According to an article in the New York Times: “It was unclear why the insurgents decided to carry out the flurry of attacks this week, but many Iraqis had been anticipating a spike in violence tied to Sunday, the anniversary of the 1968 Baathist revolution that ushered Saddam Hussein's political party into power. Officials believe many of the leaders of the insurgency are Baathists.”
On the upside, military press briefings say that ordinary Iraqi’s are increasingly helping to fight the insurgency by tipping off a telephone hotline. “In the month of June, we saw more than 4,000 Iraqi citizens calling their coordination centers with information…. For example, they point out caches, almost eight out of the 10 caches we find now are pointed out to us by Iraqis.” Additionally, it seems that multinational forces are able to thwart at least half of all terrorist attacks. Also the Americans are making increasing if slow progress in better training and equipping the Iraqi Security Forces. About 20 percent of all counter-insurgency operations are being carried out by the Iraqi’s. However a great deal more needs to be done, and the US is unable to predict when the forces will be able to operate completely independently.
In conclusion, I have to say it is not easy to say for certain whether the US is winning the war or not.
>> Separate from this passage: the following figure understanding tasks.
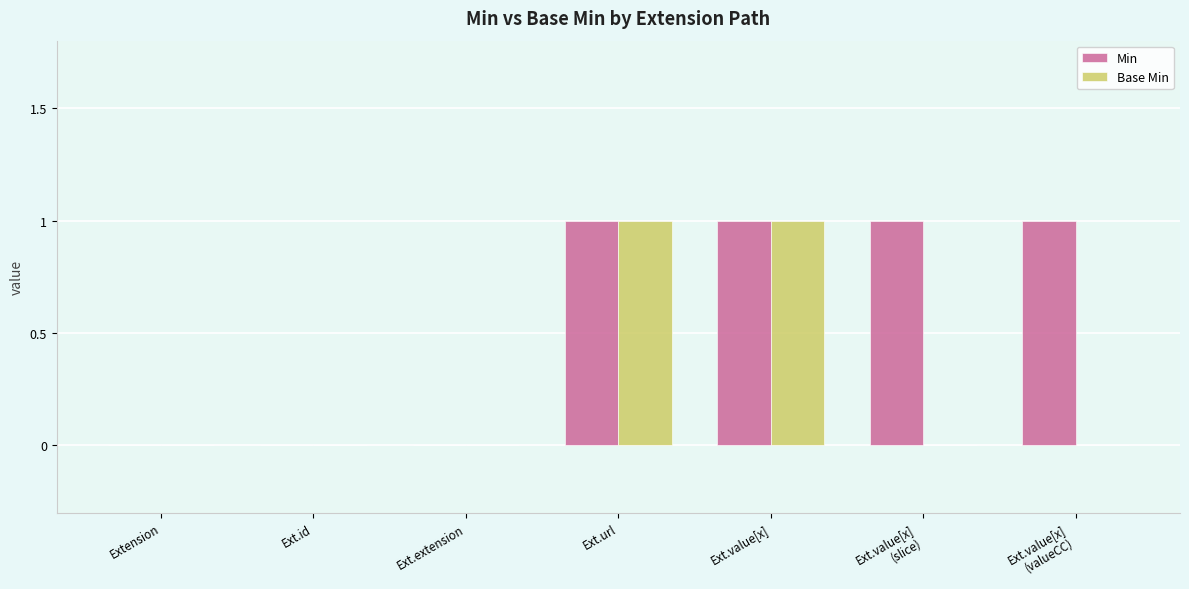

Reading left to right, list all the values displayed in this chart.

Min: 0	0	0	1	1	1	1
Base Min: 0	0	0	1	1	0	0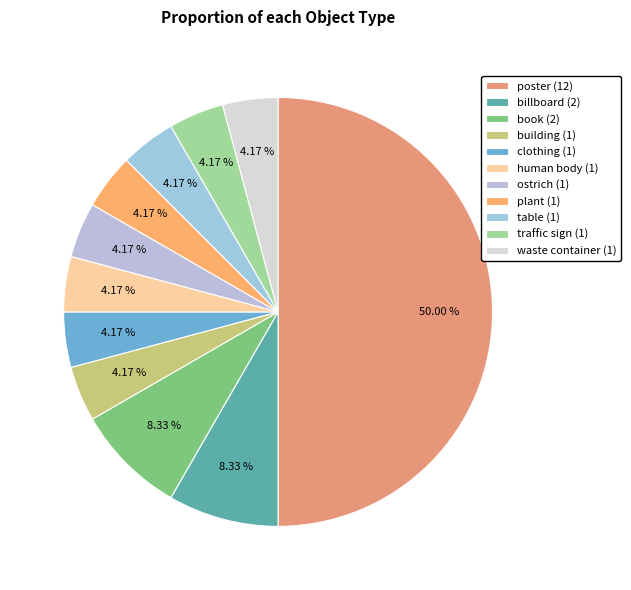

To the nearest percent, what is the combined percentage of poster and clothing?

54%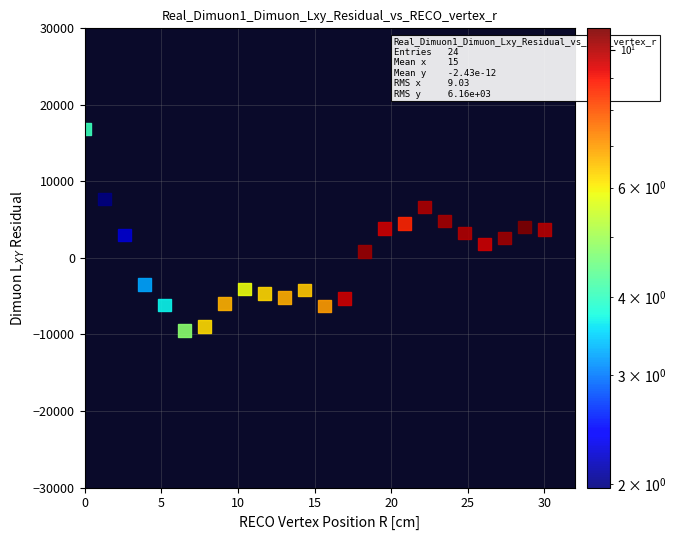

What is the range of X values (max minus min)?

30.0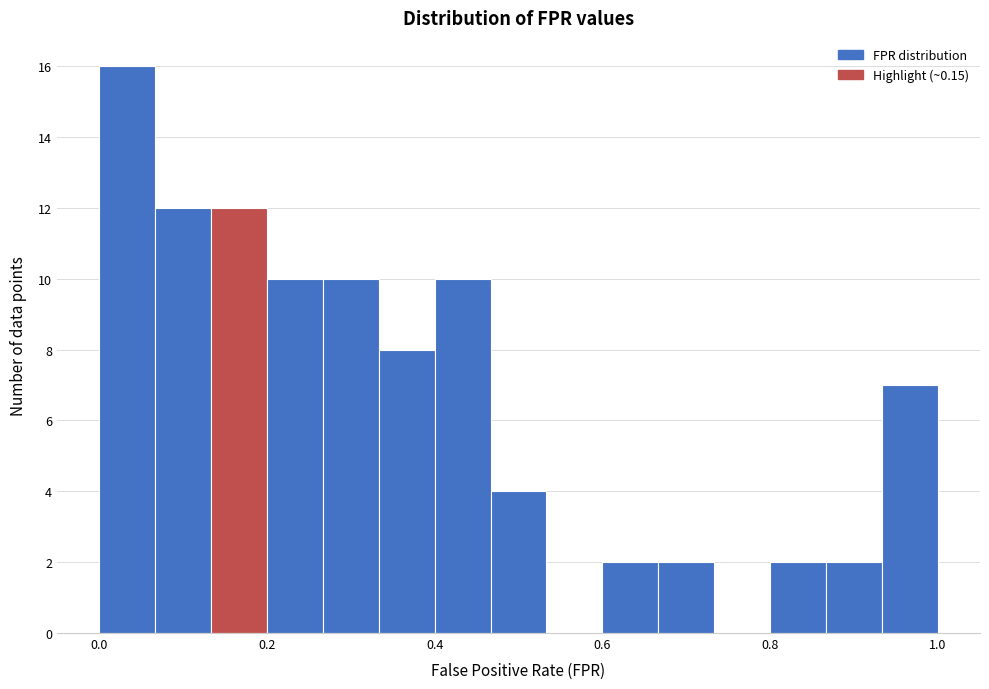

Around what value on the x-axis is the tallest bar? Give the approximate position of its centre, as read against the axis.

0.04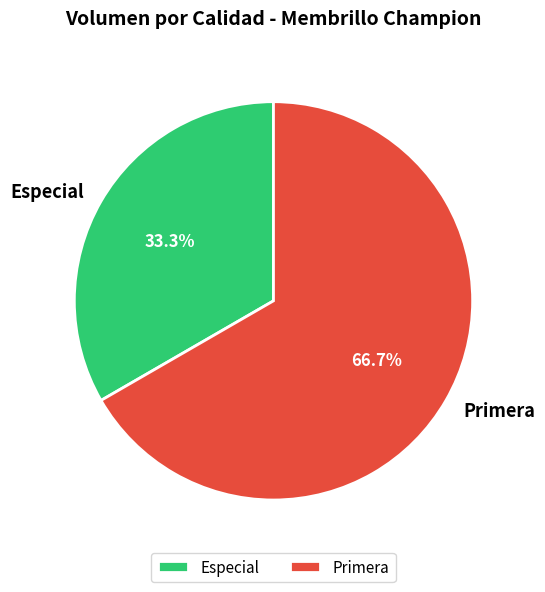

Does Primera represent more than half of the total?

Yes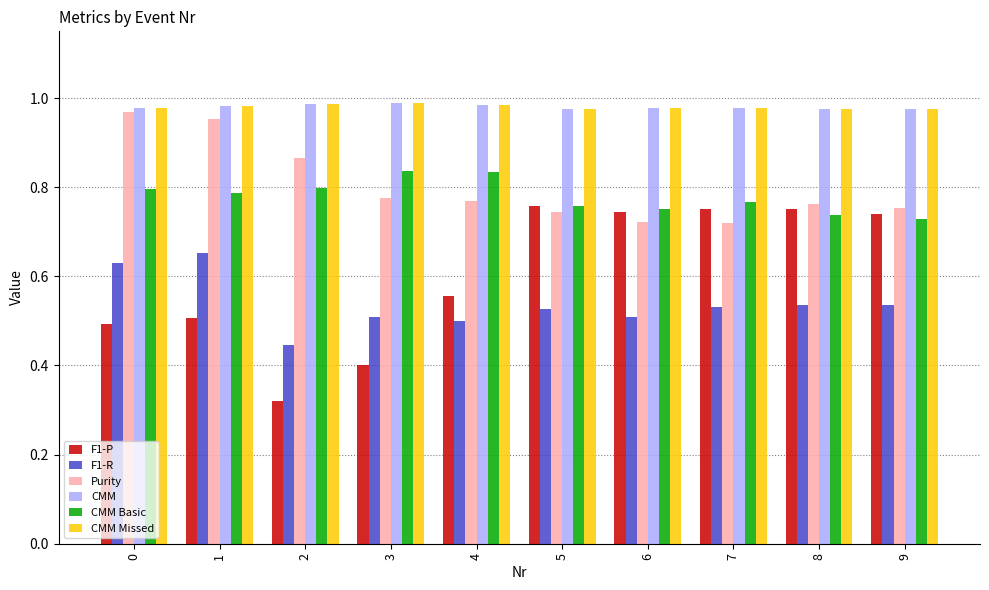

Are the bars horizontal?

No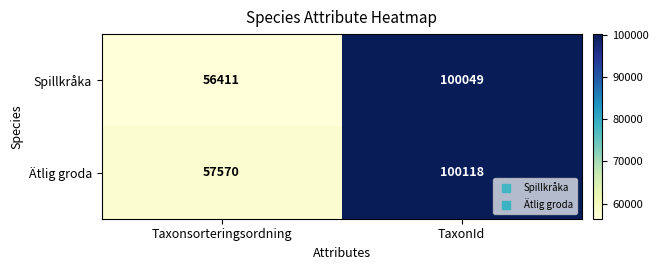

The Ätlig groda series shows 171064 at TaxonId. True or false?

False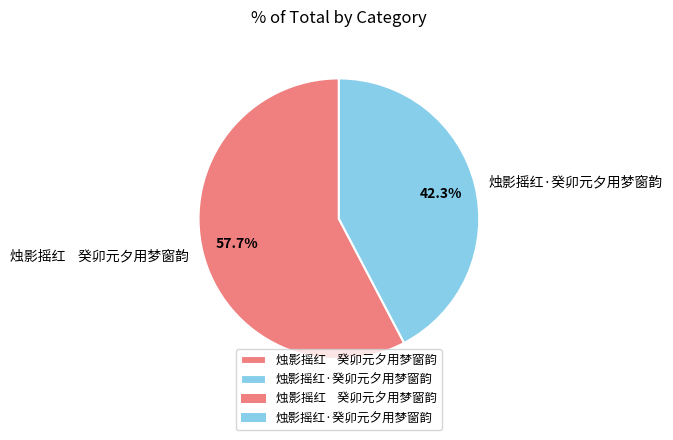

To the nearest percent, what is the average slice percentage?

50%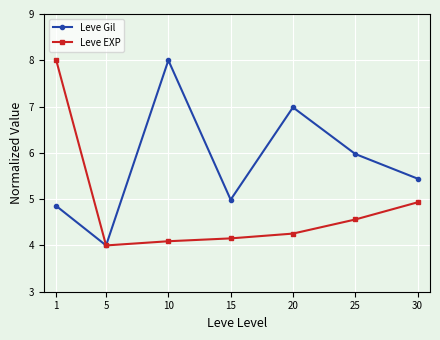

Reading right to left, extract all data points from this chart.

Leve Gil: 30=5.4	25=6.0	20=7.0	15=5.0	10=8.0	5=4.0	1=4.9
Leve EXP: 30=4.9	25=4.6	20=4.3	15=4.2	10=4.1	5=4.0	1=8.0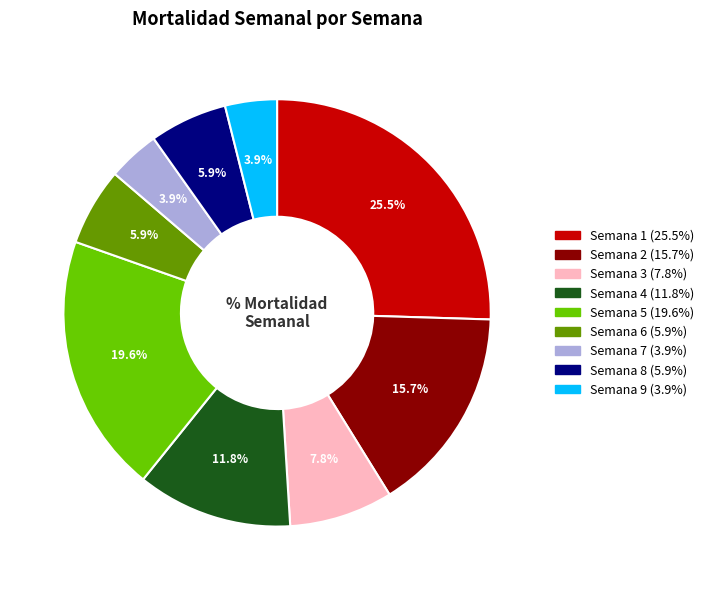

To the nearest percent, what is the difference between the largest and smallest slice percentages?

22%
What does seem clear is that they are, give or take some spikes in insurgent activity, managing to contain the insurgency within certain parameters. Does this mean they are winning? From other articles that I have read, it seems that when the US troops go into certain hotspot areas on big operations they manage to quell the insurgency in those areas. But disturbingly, I have also read that insurgents are starting to operate again in Fallujah where they had managed to destroy the uprising their after their big operation. One solution would be to bring more troops into Iraq, but politically this might have even worse repercussions, I don’t know? Anyway this is not something the US is considering at this point. Their main mission now seems to be to get the Iraqi Forces strong enough so that they can eventually pull out.
At best US and Iraqi forces will succeed in completely wiping out the insurgency. As things stand now this is not yet something we can realistically hope for, for the time being. At worst we could end up with another Israeli/Palestinian situation, whereby even though one side has much greater military strength, the two sides are perpetually engaged in medium grade intensity warfare. My concern would be if the US buggered off at some point and left the Iraqi’s to deal with the mess on their own. They must finish what they started and bring lasting stability and democracy to the country.